A proposta, de autoria do vereador Maicon Nogueira, havia sido aprovada pela Câmara Municipal e estabelecia que o teste fosse aplicado por médicos pediatras em atendimentos realizados pelo Sistema Único de Saúde (SUS), por planos de saúde e também na rede particular.
Ao justificar o veto, a Prefeitura alegou que a Secretaria Municipal de Saúde já segue os protocolos estabelecidos pelo Ministério da Saúde para o rastreamento do TEA, motivo pelo qual considerou desnecessária a criação de uma nova obrigação por meio de legislação municipal.
Reconhecida internacionalmente e recomendada pela Sociedade Brasileira de Pediatria, a Escala M-CHAT é um instrumento composto por 23 perguntas respondidas pelos pais ou responsáveis, utilizado para identificar sinais de risco para o autismo ainda na primeira infância.
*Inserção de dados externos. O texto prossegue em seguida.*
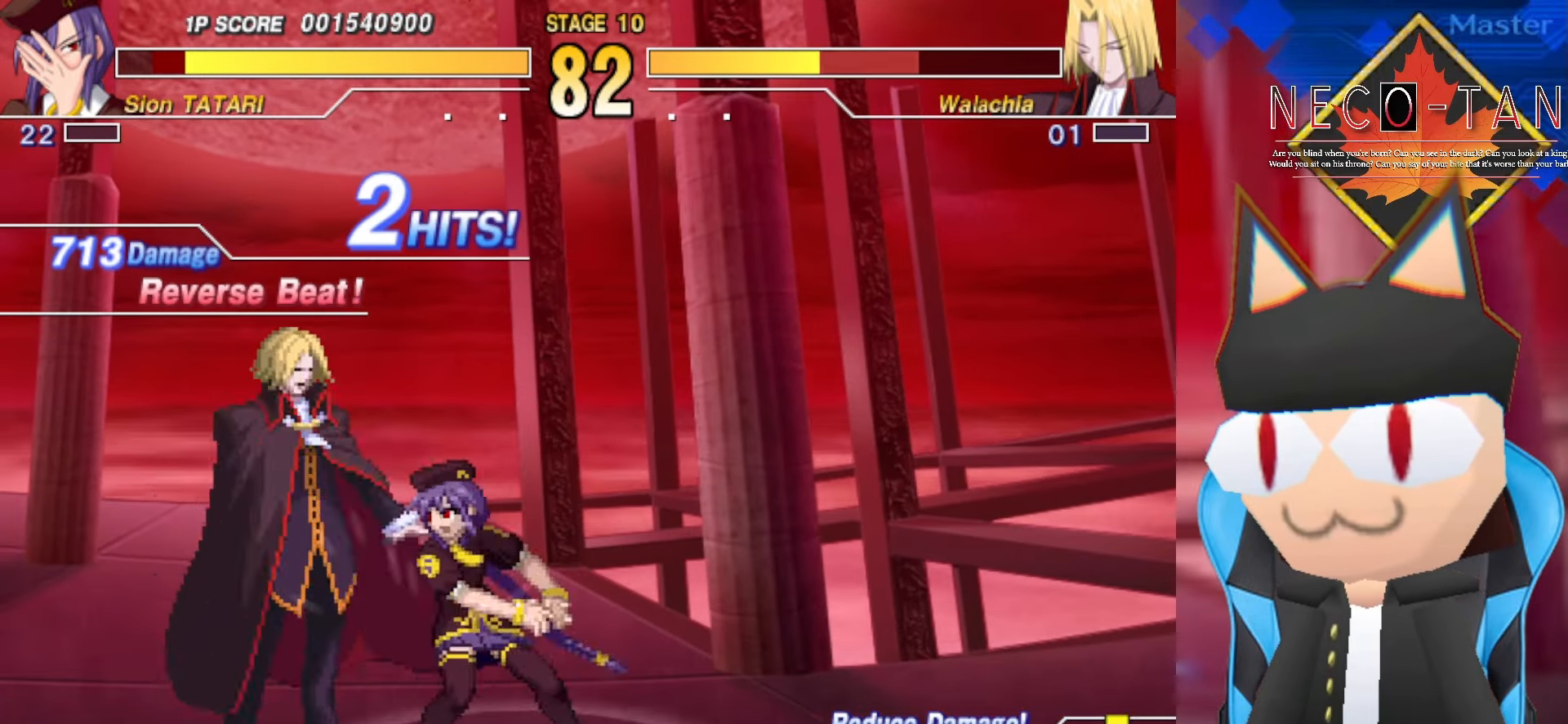
{"buttons": ["L2"], "left_stick": "down-right", "events": [[17, "R2", "up"], [84, "R2", "down"], [150, "R2", "up"], [217, "R2", "down"], [334, "R2", "up"], [334, "left_stick", "down-right"], [467, "L2", "down"]]}
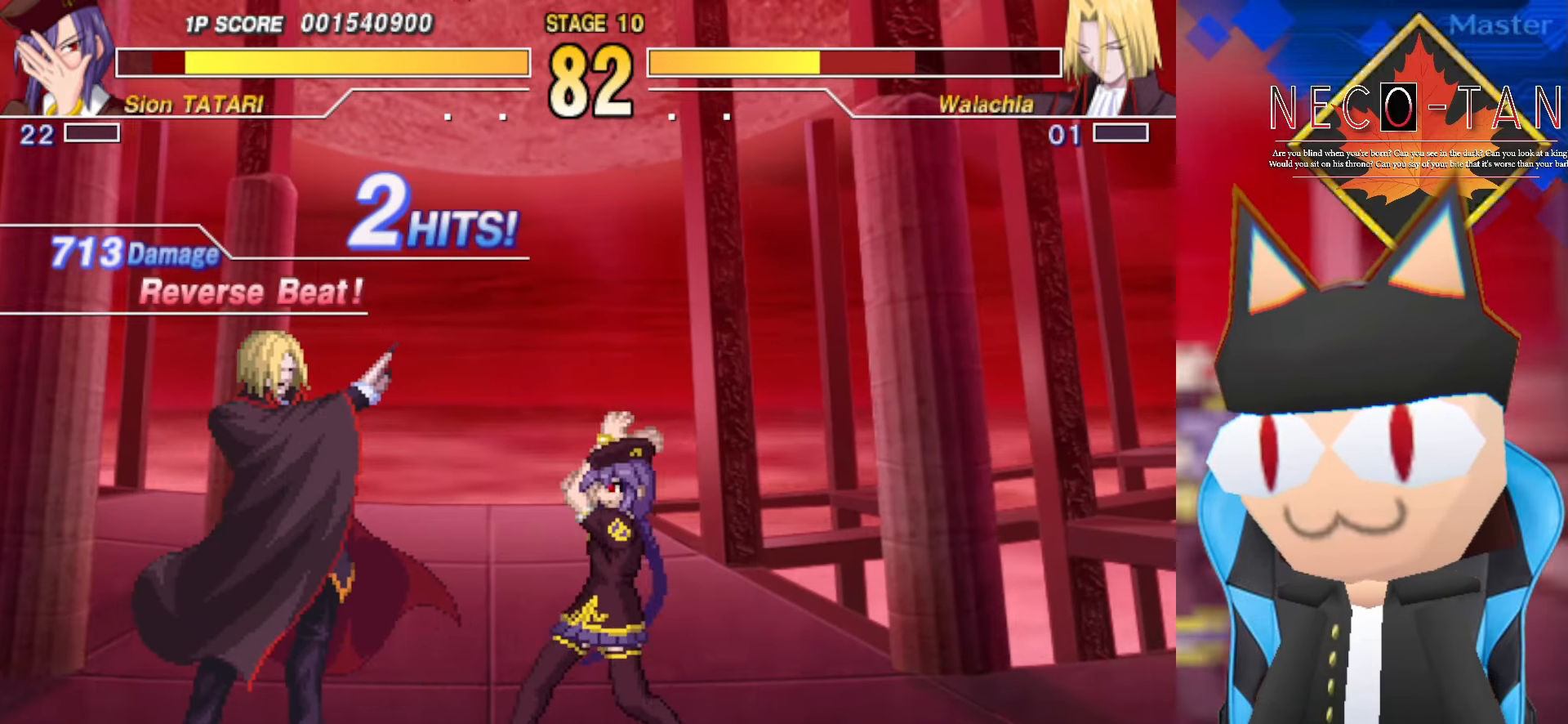
{"buttons": ["R2"], "left_stick": "up-right", "events": [[67, "L2", "up"], [184, "left_stick", "up"], [284, "left_stick", "up-right"], [350, "R2", "down"], [417, "R2", "up"], [484, "R2", "down"]]}
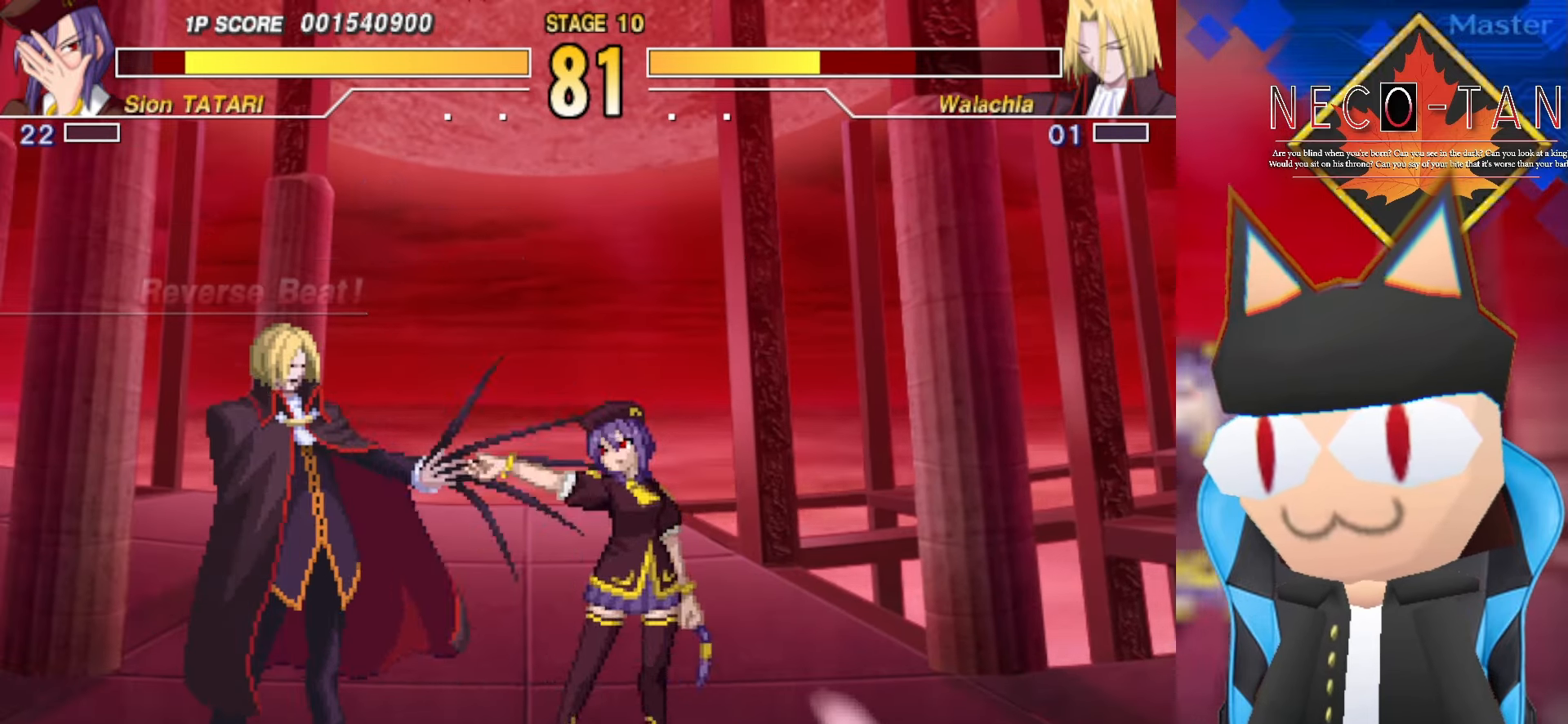
{"buttons": [], "left_stick": "up-left", "events": [[84, "R2", "up"], [134, "left_stick", "right"], [217, "R2", "down"], [300, "R2", "up"], [317, "left_stick", "up"], [384, "left_stick", "up-left"], [400, "R2", "down"], [500, "R2", "up"]]}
O projeto também previa a inclusão do questionário completo na legislação municipal para padronizar sua aplicação em todo o município.
Na justificativa da proposta, Maicon Nogueira argumentou que o diagnóstico precoce amplia as possibilidades de intervenção, favorece o desenvolvimento infantil e pode reduzir custos futuros com tratamentos especializados, educação inclusiva e assistência social.
Após o veto, o vereador criticou a decisão da prefeita pelas redes sociais.
“A falta de sensibilidade é uma marca desta gestão. Vetar um projeto que ajuda a identificar precocemente autismo em crianças é tentar esconder a realidade de que a prefeitura não prioriza a saúde de ninguém, quem dirá daqueles menos favorecidos”, escreveu.
O veto ocorre em meio ao acirramento da relação entre Maicon Nogueira e a prefeita Adriane Lopes. O parlamentar integra a oposição ao Executivo municipal e também defende a instalação de uma CPI da Saúde para investigar a gestão da Prefeitura de Campo Grande.